Oil Price Recovery Will Be Slow, Steady And Painful

I've been trading oil and learning about oil companies for 30 years, and one thing I can tell you is that the common wisdom about the oil market is almost always simplistic, unreliable and wrong.  I was openly bullish on oil as it approached $90, because I know that the strength of the dollar is a spurious trading connection that has never been as strong as right now.  

I also don't believe in the commitment of the Saudis to a price war - today's report showed that, true to form, the Saudis cut production in September to match their drop in the OSP.  But they also know that their unilateral production cuts can't make much of a difference on their own, at least in the short run, hence their expressed comfort with lower oil prices.

I further found it hard to believe that inventory reports showing domestic oversupply would matter much - we had been laboring under a secular oversupply situation for close to a year, rallying for most of that time.

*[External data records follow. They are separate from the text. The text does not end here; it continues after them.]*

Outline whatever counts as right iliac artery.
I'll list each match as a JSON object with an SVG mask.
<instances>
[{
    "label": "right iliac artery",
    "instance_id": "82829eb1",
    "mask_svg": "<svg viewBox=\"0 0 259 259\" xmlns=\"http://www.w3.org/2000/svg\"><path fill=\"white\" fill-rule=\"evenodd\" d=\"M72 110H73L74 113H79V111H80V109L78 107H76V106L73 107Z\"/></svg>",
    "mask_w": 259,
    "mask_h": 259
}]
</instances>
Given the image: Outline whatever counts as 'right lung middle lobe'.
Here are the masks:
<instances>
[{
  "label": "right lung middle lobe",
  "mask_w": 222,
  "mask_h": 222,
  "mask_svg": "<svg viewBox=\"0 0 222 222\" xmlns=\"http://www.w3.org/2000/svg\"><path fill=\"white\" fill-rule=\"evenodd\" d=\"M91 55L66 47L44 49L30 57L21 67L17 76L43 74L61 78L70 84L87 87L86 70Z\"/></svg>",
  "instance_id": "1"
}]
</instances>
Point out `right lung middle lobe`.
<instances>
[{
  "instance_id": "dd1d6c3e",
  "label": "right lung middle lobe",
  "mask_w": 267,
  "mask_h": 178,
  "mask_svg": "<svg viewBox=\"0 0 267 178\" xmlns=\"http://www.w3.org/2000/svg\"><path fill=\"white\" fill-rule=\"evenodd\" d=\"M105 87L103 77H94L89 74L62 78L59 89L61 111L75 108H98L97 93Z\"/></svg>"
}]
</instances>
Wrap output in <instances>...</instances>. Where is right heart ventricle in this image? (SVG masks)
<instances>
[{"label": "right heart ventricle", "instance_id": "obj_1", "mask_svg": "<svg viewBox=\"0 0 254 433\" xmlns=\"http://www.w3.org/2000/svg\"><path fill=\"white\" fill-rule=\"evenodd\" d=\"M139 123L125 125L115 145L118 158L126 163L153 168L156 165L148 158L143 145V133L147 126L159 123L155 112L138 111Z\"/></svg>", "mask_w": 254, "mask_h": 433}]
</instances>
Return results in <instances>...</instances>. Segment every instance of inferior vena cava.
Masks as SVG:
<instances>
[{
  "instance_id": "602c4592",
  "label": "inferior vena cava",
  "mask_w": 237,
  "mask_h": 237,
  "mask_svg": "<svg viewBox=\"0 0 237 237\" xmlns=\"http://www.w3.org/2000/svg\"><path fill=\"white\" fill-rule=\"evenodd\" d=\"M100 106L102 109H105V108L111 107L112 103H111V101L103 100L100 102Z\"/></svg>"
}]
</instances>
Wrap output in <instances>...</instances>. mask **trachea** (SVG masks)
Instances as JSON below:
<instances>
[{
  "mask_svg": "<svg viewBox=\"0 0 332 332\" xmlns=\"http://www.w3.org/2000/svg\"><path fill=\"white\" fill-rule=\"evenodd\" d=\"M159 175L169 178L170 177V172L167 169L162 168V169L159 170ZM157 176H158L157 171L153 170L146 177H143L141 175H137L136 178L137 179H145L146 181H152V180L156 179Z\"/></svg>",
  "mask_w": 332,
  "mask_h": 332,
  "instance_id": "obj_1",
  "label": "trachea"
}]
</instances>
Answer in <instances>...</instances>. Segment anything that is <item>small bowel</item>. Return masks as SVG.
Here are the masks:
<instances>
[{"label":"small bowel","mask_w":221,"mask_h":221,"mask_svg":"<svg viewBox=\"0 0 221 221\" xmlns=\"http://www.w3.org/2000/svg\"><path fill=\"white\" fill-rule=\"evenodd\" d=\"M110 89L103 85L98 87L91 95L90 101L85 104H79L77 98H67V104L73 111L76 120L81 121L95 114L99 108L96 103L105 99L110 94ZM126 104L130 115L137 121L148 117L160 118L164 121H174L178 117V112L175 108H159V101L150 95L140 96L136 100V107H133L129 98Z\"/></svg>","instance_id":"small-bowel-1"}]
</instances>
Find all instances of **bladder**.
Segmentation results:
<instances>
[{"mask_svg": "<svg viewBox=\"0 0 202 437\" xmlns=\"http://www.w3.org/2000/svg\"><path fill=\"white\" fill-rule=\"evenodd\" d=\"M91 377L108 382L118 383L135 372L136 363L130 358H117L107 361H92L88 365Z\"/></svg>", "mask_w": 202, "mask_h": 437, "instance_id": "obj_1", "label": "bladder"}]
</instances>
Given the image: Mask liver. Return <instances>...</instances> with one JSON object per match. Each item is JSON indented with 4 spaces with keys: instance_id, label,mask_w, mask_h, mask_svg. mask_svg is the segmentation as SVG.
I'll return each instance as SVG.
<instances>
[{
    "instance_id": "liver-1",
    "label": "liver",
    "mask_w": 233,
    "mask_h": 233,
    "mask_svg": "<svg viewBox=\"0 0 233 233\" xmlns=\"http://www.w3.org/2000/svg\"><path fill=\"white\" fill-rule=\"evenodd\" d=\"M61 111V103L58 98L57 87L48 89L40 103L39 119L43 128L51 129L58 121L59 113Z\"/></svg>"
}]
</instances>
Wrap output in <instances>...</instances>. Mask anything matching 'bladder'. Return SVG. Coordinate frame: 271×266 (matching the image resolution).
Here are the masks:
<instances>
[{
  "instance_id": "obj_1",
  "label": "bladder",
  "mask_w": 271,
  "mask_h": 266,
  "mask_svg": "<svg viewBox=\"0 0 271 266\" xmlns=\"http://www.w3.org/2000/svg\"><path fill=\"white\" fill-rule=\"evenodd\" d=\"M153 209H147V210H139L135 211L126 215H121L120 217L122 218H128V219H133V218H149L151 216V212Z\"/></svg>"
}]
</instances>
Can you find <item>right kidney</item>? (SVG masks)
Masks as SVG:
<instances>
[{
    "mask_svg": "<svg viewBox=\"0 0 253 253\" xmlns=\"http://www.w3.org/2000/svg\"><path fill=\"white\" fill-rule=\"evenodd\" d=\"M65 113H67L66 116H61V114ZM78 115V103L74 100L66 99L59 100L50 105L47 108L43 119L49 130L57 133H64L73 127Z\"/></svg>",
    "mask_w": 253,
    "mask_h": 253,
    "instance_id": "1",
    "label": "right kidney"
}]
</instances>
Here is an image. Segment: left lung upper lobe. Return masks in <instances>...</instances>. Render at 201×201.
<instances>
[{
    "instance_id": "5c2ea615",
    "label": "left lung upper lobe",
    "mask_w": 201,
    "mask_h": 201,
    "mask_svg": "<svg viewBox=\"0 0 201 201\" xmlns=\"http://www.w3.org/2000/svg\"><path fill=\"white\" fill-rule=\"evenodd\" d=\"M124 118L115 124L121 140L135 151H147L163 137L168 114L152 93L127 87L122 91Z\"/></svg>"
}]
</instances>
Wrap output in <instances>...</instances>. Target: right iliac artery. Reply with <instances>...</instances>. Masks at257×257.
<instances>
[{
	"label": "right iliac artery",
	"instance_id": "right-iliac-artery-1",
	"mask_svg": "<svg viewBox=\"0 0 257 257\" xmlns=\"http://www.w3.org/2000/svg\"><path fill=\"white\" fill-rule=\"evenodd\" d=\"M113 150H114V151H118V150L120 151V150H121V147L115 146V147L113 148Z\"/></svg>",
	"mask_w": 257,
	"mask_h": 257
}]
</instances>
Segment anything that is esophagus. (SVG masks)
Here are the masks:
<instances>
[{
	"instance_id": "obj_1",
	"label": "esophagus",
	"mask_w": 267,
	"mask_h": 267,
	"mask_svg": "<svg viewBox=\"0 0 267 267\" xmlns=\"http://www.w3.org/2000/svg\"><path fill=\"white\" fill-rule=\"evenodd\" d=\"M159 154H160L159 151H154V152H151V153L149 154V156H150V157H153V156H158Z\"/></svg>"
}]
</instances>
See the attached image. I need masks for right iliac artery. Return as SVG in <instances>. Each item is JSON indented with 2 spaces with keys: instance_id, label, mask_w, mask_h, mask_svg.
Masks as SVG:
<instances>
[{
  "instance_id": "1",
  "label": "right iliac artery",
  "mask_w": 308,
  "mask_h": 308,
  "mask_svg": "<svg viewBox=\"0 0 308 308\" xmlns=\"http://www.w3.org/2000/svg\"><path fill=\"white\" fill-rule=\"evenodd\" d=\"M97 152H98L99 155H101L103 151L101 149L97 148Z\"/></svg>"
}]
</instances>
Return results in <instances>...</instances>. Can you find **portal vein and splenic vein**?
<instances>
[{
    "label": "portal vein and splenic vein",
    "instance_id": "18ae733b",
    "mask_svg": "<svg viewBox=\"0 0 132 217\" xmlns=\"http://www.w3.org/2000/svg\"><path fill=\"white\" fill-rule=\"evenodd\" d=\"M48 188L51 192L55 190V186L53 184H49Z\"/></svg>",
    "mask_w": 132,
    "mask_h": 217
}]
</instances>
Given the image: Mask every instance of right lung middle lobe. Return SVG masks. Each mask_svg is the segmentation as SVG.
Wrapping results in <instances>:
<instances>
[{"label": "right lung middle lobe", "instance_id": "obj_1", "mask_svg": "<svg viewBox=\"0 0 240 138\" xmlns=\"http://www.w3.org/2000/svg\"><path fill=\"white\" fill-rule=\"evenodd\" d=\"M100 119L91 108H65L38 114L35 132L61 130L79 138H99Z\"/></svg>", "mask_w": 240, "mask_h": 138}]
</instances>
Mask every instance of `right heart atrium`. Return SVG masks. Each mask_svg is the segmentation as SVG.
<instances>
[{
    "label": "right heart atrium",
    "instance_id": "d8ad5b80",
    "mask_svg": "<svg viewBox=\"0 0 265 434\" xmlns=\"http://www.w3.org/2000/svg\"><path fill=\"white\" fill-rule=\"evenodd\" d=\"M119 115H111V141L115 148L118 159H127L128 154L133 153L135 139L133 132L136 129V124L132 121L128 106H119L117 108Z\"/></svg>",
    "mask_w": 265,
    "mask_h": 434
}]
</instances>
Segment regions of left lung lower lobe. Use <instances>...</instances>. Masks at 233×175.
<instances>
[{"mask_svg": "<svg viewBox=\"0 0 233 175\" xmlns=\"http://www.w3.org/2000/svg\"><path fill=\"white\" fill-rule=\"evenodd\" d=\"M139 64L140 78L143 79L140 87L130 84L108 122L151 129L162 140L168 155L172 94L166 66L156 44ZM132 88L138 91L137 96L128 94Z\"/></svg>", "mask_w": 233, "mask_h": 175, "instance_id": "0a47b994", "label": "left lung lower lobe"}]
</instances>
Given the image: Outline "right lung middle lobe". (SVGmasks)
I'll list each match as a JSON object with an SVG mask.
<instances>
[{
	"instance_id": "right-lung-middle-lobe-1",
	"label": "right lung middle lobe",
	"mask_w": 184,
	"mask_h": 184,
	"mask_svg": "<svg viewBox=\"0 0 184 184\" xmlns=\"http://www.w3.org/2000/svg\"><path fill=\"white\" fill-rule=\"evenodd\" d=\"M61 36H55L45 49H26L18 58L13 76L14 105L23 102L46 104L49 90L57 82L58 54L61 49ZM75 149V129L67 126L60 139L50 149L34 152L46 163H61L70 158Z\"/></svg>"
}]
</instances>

But, despite how bullish I was at $90, I'm also convinced that although oil in the $80's will be temporary, it won't be short-lived.  And I know how inconsistent that sounds.

I've traded this market for decades, written a book and several hundred columns and one thesis on oil and what continues to inform my thinking more than any other analyst are the financial inputs into oil. I watched as the speculative trade that has been a bedrock of higher oil prices began to disappear during the summer months, falling to…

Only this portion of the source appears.